Additional considerations:

All the region parameters (i.e. country, country_id, admin1, etc) can be used at the same time. Datamart interprets multiple region parameters as or constraints.

The Datamart uses place names based on Wikidata place name labels in English. Also, a place can be identified using its Wikidata qnode id. The mapping between place name and its identifier, as well as its administrative hierarchy, can be found in this file.

-Example:

  • GET [API_URL]/[dataset_id]/variable/[variable_id]: Get a CSV table of crop productions
  • GET [API_URL]/[dataset_id]/variable/[variable_id]/area&include=admin1_id: Get a CSV table of land area used for crop productions, and include the admin1_id column in the table.
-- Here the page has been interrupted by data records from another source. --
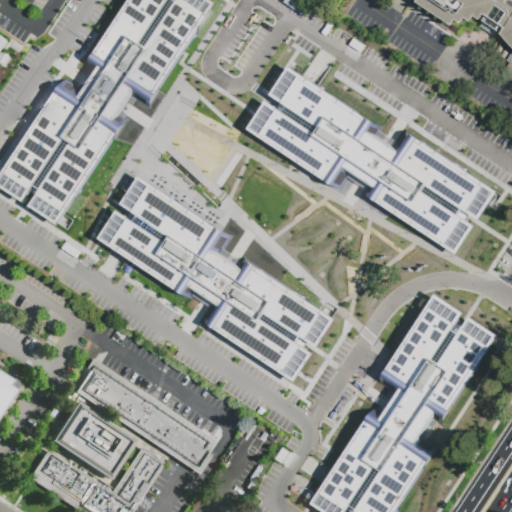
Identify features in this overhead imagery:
road: (364, 1)
road: (46, 12)
road: (19, 14)
building: (474, 14)
building: (477, 14)
building: (2, 41)
building: (4, 44)
road: (437, 51)
road: (15, 59)
road: (225, 81)
building: (101, 102)
building: (101, 102)
road: (437, 119)
building: (373, 160)
building: (375, 160)
building: (218, 279)
building: (218, 279)
road: (96, 283)
road: (31, 295)
road: (384, 310)
road: (74, 323)
road: (24, 354)
road: (152, 374)
building: (5, 387)
road: (36, 388)
building: (6, 395)
building: (408, 412)
building: (145, 416)
building: (403, 418)
building: (148, 419)
building: (90, 439)
building: (93, 443)
park: (254, 444)
road: (218, 451)
road: (508, 451)
road: (226, 477)
road: (190, 480)
building: (99, 482)
building: (96, 485)
road: (485, 485)
road: (169, 497)
road: (506, 503)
Aggregation of Data Content API

Path Method Description Parameters
/datasets/dataset_id/variable/variable_id GET Returns an aggregated dataset from dataset dataset_id and variable variable_id in canonical data format. group-by: specifies the column to use for aggregation
operator: specifies the function to use for aggregation

-Example: - GET [API_URL]/datasets/[dataset_id]/variables/[variable_id]?group-by=admin1_id&operator=sum: Get food production aggregated at theadmin1 region level.